Texte de référence |
+--

Le petit pont de bois.

Avec l’âge, les souvenirs s’estompent. La conscience lâche progressivement ses archives pour faire un peu de place à la mémoire fraîche. C’est comme si l’on vidait ses tiroirs des vieilles photos en ne gardant que les plus marquantes, celles auxquelles on tient encore.

Heureusement, l’inconscient reste aux gouvernes sans trop se faire remarquer. C’est lui, tel un gardien des reliques précieuses, qui nous ouvre des portes, toujours sans prévenir, souvent à l’occasion d’un évènement inattendu. Il nous introduit dans un coin du passé à travers un brouillard plus ou moins épais. La pensée se promène dans la mémoire ancienne qui nous livre ce côté joyeux, plaisant ou douloureux. Elle effectue un tri dont elle n’est même plus certaine, des visions qu’elle ne maîtrise plus totalement, mais qu’elle visite pourtant. Même défaillante, la mémoire reste notre fil d’Ariane rattaché à nos origines. Comme un flux puissant monté des racines pour se construire une histoire puis la sève redescend pour se souvenir d’où elle vient, pour ne rien oublier. Le nécessaire retour aux sources qui ont fait naître une vie.

A la faveur d’une odeur, d’une image, d’un incident ou d’un sourire, la porte des réminiscences s’ouvre, puis nous embarque dans un univers que nous gardions secret.

Je n’y pensais même plus, l’esprit fourmille de tant de choses. Et puis, aujourd’hui, tout me revient en bloc…

Je devais avoir 13 ou 14 ans, peut-être moins, j’étais un familier de Piazza di Coddu, la grande place de notre quartier où trônait un orme en plein milieu, entouré de pierres de taille qui faisaient office de banc public. Sur un côté, un grand cerisier, de l’autre une grande treille, tous deux offraient leurs fruits au tout venant. La fontaine dont le trop plein alimentait les bassins des jardins en contre bas, rassemblait, l’été venu, les enfants du quartier en quête de fraîcheur. Sa vasque, à peine du volume d’une bassine, nous servait à tester la flottaison de nos scaphandriers miniatures dont la cloche faisait office de bulle d’air. Sylvain mon frère, Jean Quilici et moi en étions les plus fervents.

Cette place était un observatoire idéal sur tout ce qui venait de l’extérieur. Un passage obligé qui nous permettait de filer vers les maisons de la basse Navaggia pour annoncer l’arrivée d’un visiteur. De la sorte, les surprises étaient vite éventées, au regret de celui qui venait incognito dans l’espoir de réjouir un parent.

+--

Votre tâche | Transcrivez sans modification le passage du texte qui s'ouvre sur « Le petit pont » et se clôt sur « on tient encore. ». Les enregistrements n'interviennent pas dans ce traitement.

Données fournies |

+--

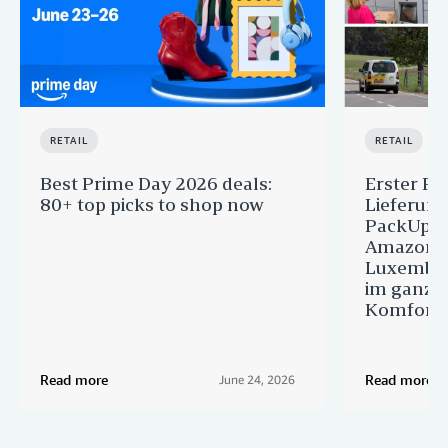
RETAIL
RETAIL
Best Prime Day 2026 deals:
Erster Pr
80+ top picks to shop now
Lieferun
PackUp-S
Amazon 
Luxembou
im ganze
Komfort
Read more
Read more
June 24, 2026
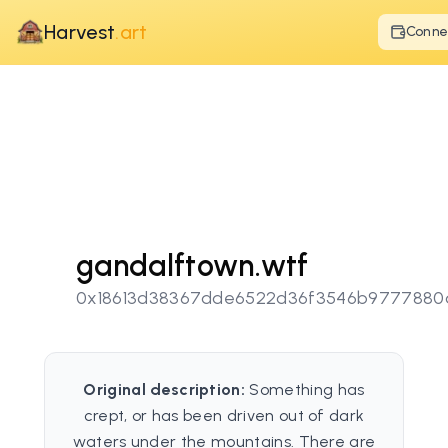
Harvest
.art
Conne
gandalftown.wtf
0x18613d38367dde6522d36f3546b9777880
Original description:
Something has
crept, or has been driven out of dark
waters under the mountains. There are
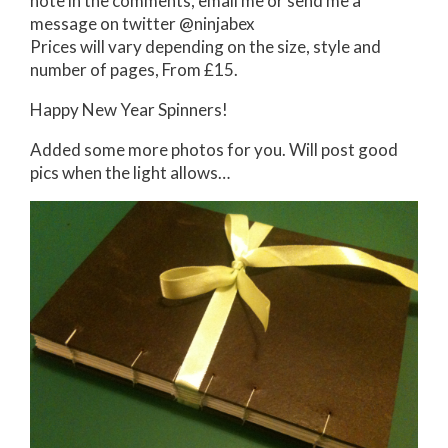
note in the comments, email me or send me a
message on twitter @ninjabex
Prices will vary depending on the size, style and
number of pages, From £15.
Happy New Year Spinners!
Added some more photos for you. Will post good
pics when the light allows…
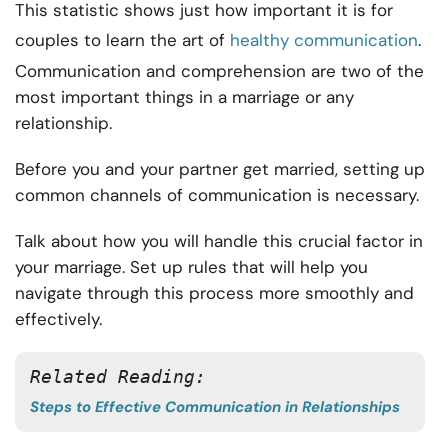
This statistic shows just how important it is for
couples to learn the art of
healthy communication
.
Communication and comprehension are two of the
most important things in a marriage or any
relationship.
Before you and your partner get married, setting up
common channels of communication is necessary.
Talk about how you will handle this crucial factor in
your marriage. Set up rules that will help you
navigate through this process more smoothly and
effectively.
Related Reading: 
Steps to Effective Communication in Relationships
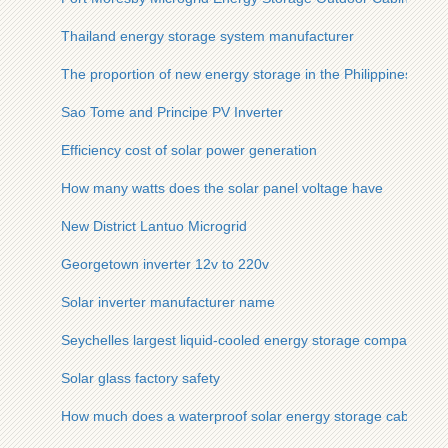
Thailand energy storage system manufacturer
The proportion of new energy storage in the Philippines
Sao Tome and Principe PV Inverter
Efficiency cost of solar power generation
How many watts does the solar panel voltage have
New District Lantuo Microgrid
Georgetown inverter 12v to 220v
Solar inverter manufacturer name
Seychelles largest liquid-cooled energy storage company
Solar glass factory safety
How much does a waterproof solar energy storage cabinet for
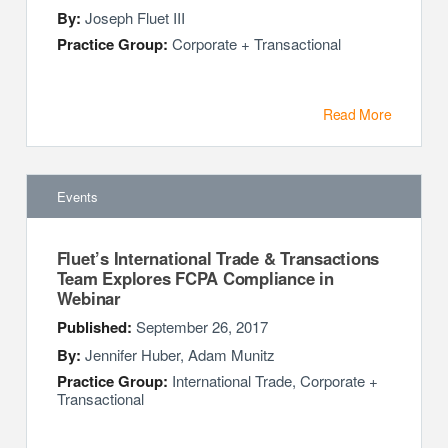
By:
Joseph Fluet III
Practice Group:
Corporate + Transactional
Read More
Events
Fluet’s International Trade & Transactions
Team Explores FCPA Compliance in
Webinar
Published:
September 26, 2017
By:
Jennifer Huber
,
Adam Munitz
Practice Group:
International Trade, Corporate +
Transactional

+--

Solution du problème |
Le petit pont de bois.

Avec l’âge, les souvenirs s’estompent. La conscience lâche progressivement ses archives pour faire un peu de place à la mémoire fraîche. C’est comme si l’on vidait ses tiroirs des vieilles photos en ne gardant que les plus marquantes, celles auxquelles on tient encore.